Authors’ Contributions
M.A.: Conceptualization (lead); writing—original draft (lead); formal analysis (lead); writing—review and editing (equal). Y.S.: Formal analysis (supporting); writing—original draft (supporting); writing—review and editing (equal). K.K.: Writing—review and editing (equal). N.M.: Writing—review and editing (equal). H.K.: Writing—review and editing (equal). T.T.: Writing—review and editing (equal). K.S.: Conceptualization (supporting); writing—original draft (supporting); writing—review and editing (equal).
Ethical Approval and Informed Consent Statements
This case report was prepared with full consideration for the protection of personal information, in accordance with the “Guidelines for the Protection of Patient Privacy in Medical Papers, Including Case Reports and Conference Presentations.” This study was approved by the Kyoto University Graduate School of Medicine and Faculty of Medicine Ethics Committee (R0545-2). The patient’s mother was informed that the clinical data course might be published in a case report, with all measures taken to prevent identification of the individuals; that consent for publication was voluntary; and that refusal would not result in any disadvantage. A written informed consent for the publication of this study was obtained.
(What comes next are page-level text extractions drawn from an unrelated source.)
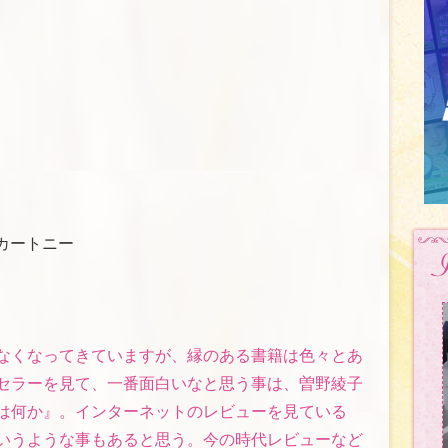
マッカートニー
なくなってきていますが、縁のある書籍は色々とあ
セラーを見て、一番面白いなと思う事は、曽野綾子
は何か』。インターネットのレビューを見ている
いうような事もあると思う。今の時代レビューなど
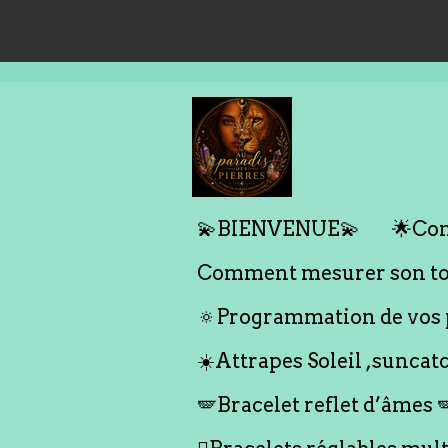
Passer
au
contenu
principal
💫BIENVENUE💫
🌟Com
Comment mesurer son tou
🔅Programmation de vos p
☀️Attrapes Soleil ,suncat
🪽Bracelet reflet d’âmes 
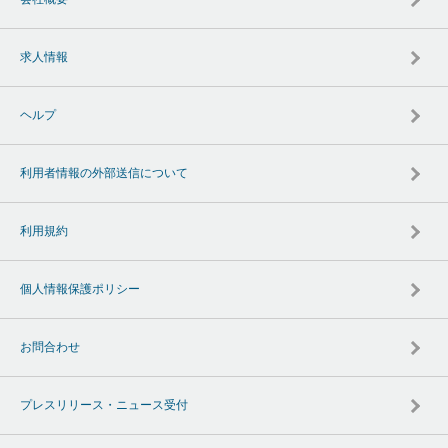
求人情報
ヘルプ
利用者情報の外部送信について
利用規約
個人情報保護ポリシー
お問合わせ
プレスリリース・ニュース受付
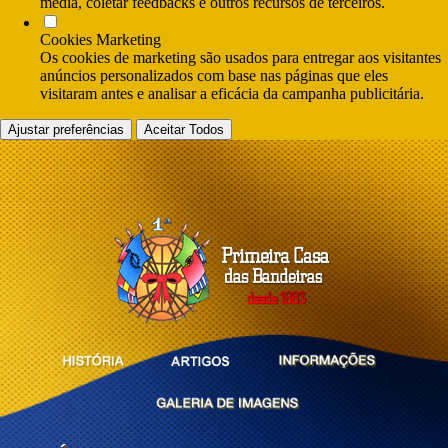
media, coletar feedbacks e outros recursos de terceiros.
Cookies Marketing
Os cookies de marketing são usados para entregar aos visitantes
anúncios personalizados com base nas páginas que eles
visitaram antes e analisar a eficácia da campanha publicitária.
Ajustar preferências
Aceitar Todos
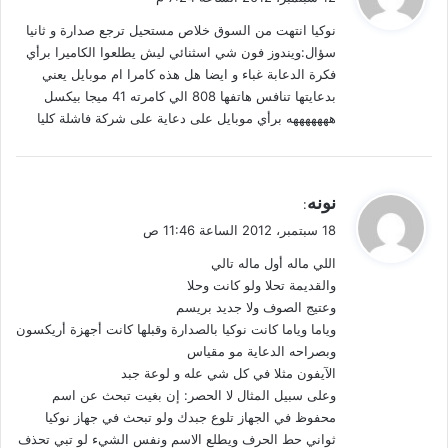
و
نوكيا انتهت من السوق خلاص مستحيل ترجع صدارة و ثانيا
ل
سؤال:ويندوز فون شي اسثنائي ليش يطلعوا الكاميرا برأي
فكرة الدعابة غباء و ايضا هل هذه كامرا ام موبايل يعني
بدعايتها تنافس هاتفها 808 الي كامرته 41 ميجا بيكسل
هههههههه برأي موبايل على دعاية على شركة فاشلة كليا
ي
نونه
:
ق
18 سبتمبر، 2012 الساعة 11:46 ص
و
اللي ماله أول ماله تالي
ل
والقديمة تحلا ولو كانت وحلا
وعتيج الصوف ولا جديد بريسم
وياما وياما كانت نوكيا بالصدارة وقبلها كانت أجهزة أريكسون
وبصراحه الدعاية مو مقياس
الآيفون مثلا في كل شي عله و لوعة جبد
وعلى سبيل المثال لا الحصر: إن بغيت تبحث عن اسم
محفوظ في الجهاز تلوع جبدك ولو تبحث في جهاز نوكيا
ثواني حط الحرف ويطلع الاسم ونفس الشيء لو تبي تحذف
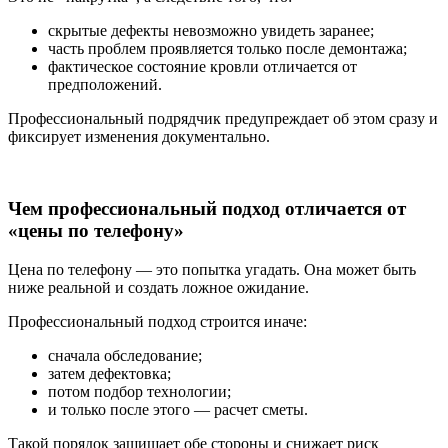
скрытые дефекты невозможно увидеть заранее;
часть проблем проявляется только после демонтажа;
фактическое состояние кровли отличается от
предположений.
Профессиональный подрядчик предупреждает об этом сразу и
фиксирует изменения документально.
Чем профессиональный подход отличается от
«цены по телефону»
Цена по телефону — это попытка угадать. Она может быть
ниже реальной и создать ложное ожидание.
Профессиональный подход строится иначе:
сначала обследование;
затем дефектовка;
потом подбор технологии;
и только после этого — расчет сметы.
Такой порядок защищает обе стороны и снижает риск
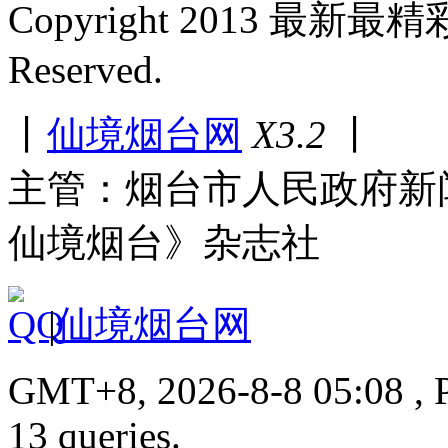
Copyright 2013 最新最
Reserved.
丨
仙境烟台网
X3.2
丨
主管：烟台市人民政府新
仙境烟台》杂志社
|
仙境烟台网
GMT+8, 2026-8-8 05:08 , P
13 queries.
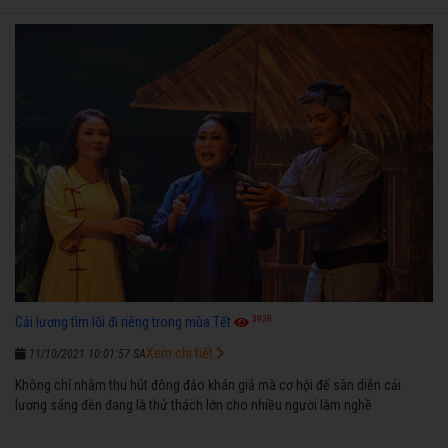
3938
Cải lương tìm lối đi riêng trong mùa Tết
Xem chi tiết
11/10/2021 10:01:57 SA
Không chỉ nhằm thu hút đông đảo khán giả mà cơ hội để sàn diễn cải
lương sáng đèn đang là thử thách lớn cho nhiều người làm nghề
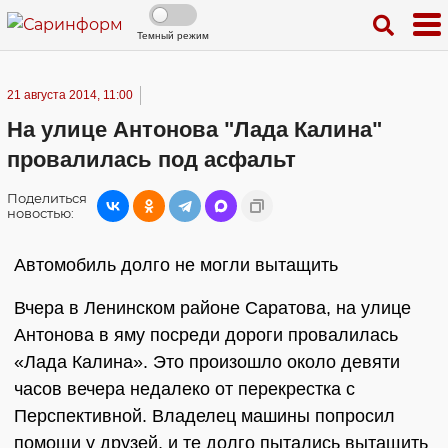
Темный режим
21 августа 2014, 11:00
На улице Антонова "Лада Калина"
провалилась под асфальт
Поделиться
новостью:
Автомобиль долго не могли вытащить
Вчера в Ленинском районе Саратова, на улице
Антонова в яму посреди дороги провалилась
«Лада Калина». Это произошло около девяти
часов вечера недалеко от перекрестка с
Перспективной. Владелец машины попросил
помощи у друзей, и те долго пытались вытащить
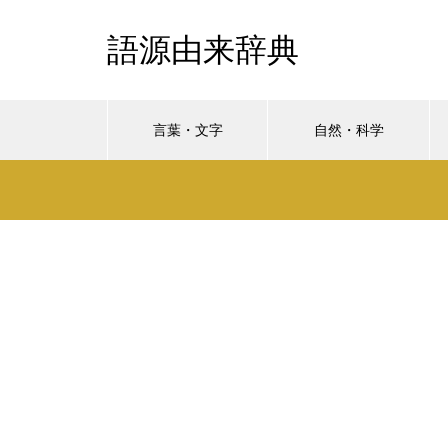
語源由来辞典
言葉・文字
自然・科学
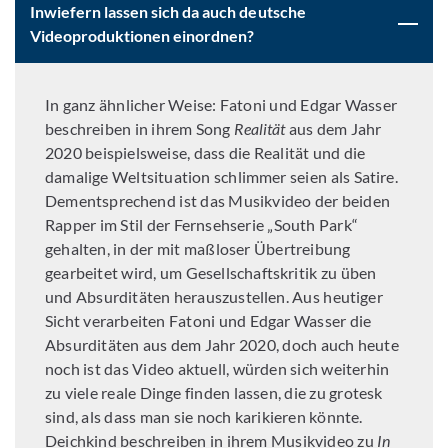
Inwiefern lassen sich da auch deutsche
Videoproduktionen einordnen?
In ganz ähnlicher Weise: Fatoni und Edgar Wasser
beschreiben in ihrem Song
Realität
aus dem Jahr
2020 beispielsweise, dass die Realität und die
damalige Weltsituation schlimmer seien als Satire.
Dementsprechend ist das Musikvideo der beiden
Rapper im Stil der Fernsehserie „South Park“
gehalten, in der mit maßloser Übertreibung
gearbeitet wird, um Gesellschaftskritik zu üben
und Absurditäten herauszustellen. Aus heutiger
Sicht verarbeiten Fatoni und Edgar Wasser die
Absurditäten aus dem Jahr 2020, doch auch heute
noch ist das Video aktuell, würden sich weiterhin
zu viele reale Dinge finden lassen, die zu grotesk
sind, als dass man sie noch karikieren könnte.
Deichkind beschreiben in ihrem Musikvideo zu
In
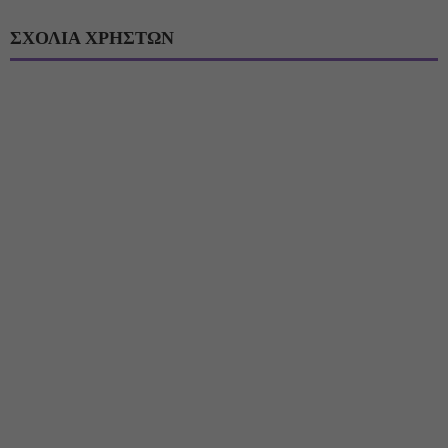
ΣΧΟΛΙΑ ΧΡΗΣΤΩΝ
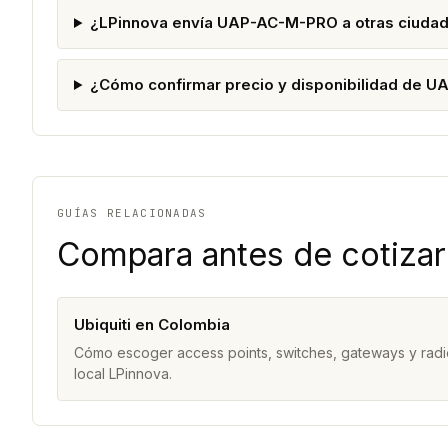
¿LPinnova envía UAP-AC-M-PRO a otras ciuda
¿Cómo confirmar precio y disponibilidad de 
GUÍAS RELACIONADAS
Compara antes de cotizar
Ubiquiti en Colombia
Cómo escoger access points, switches, gateways y radi
local LPinnova.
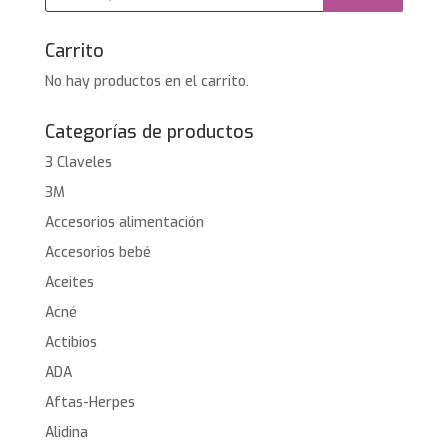
productos
Carrito
No hay productos en el carrito.
Categorías de productos
3 Claveles
3M
Accesorios alimentación
Accesorios bebé
Aceites
Acné
Actibios
ADA
Aftas-Herpes
Alidina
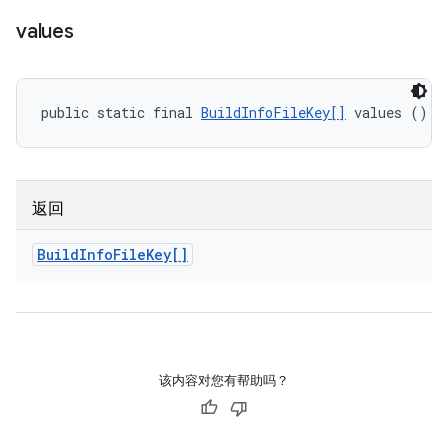
values
public static final 
BuildInfoFileKey[]
 values ()
返回
Build
Info
File
Key[]
该内容对您有帮助吗？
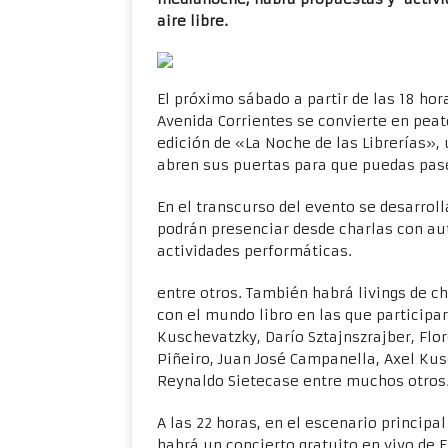
aire libre.
El próximo sábado a partir de las 18 ho
Avenida Corrientes se convierte en pea
edición de «La Noche de las Librerías», 
abren sus puertas para que puedas pase
En el transcurso del evento se desarrolla
podrán presenciar desde charlas con aut
actividades performáticas.
entre otros. También habrá livings de ch
con el mundo libro en las que participa
Kuschevatzky, Darío Sztajnszrajber, Flo
Piñeiro, Juan José Campanella, Axel Kus
Reynaldo Sietecase entre muchos otros
A las 22 horas, en el escenario principa
habrá un concierto gratuito en vivo de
Data Availability Statement
The individual-level data reported in this study are not publicly available. Individuals wishing to access the disaggregated data, including the specific data reported in this study, should submit a request to MA (
Footnotes
Author Disclosure Statement
No competing financial interests exist.
Funding Information
This research did not receive any specific grant from funding agencies, in the public, commercial, or not-for-profit sectors.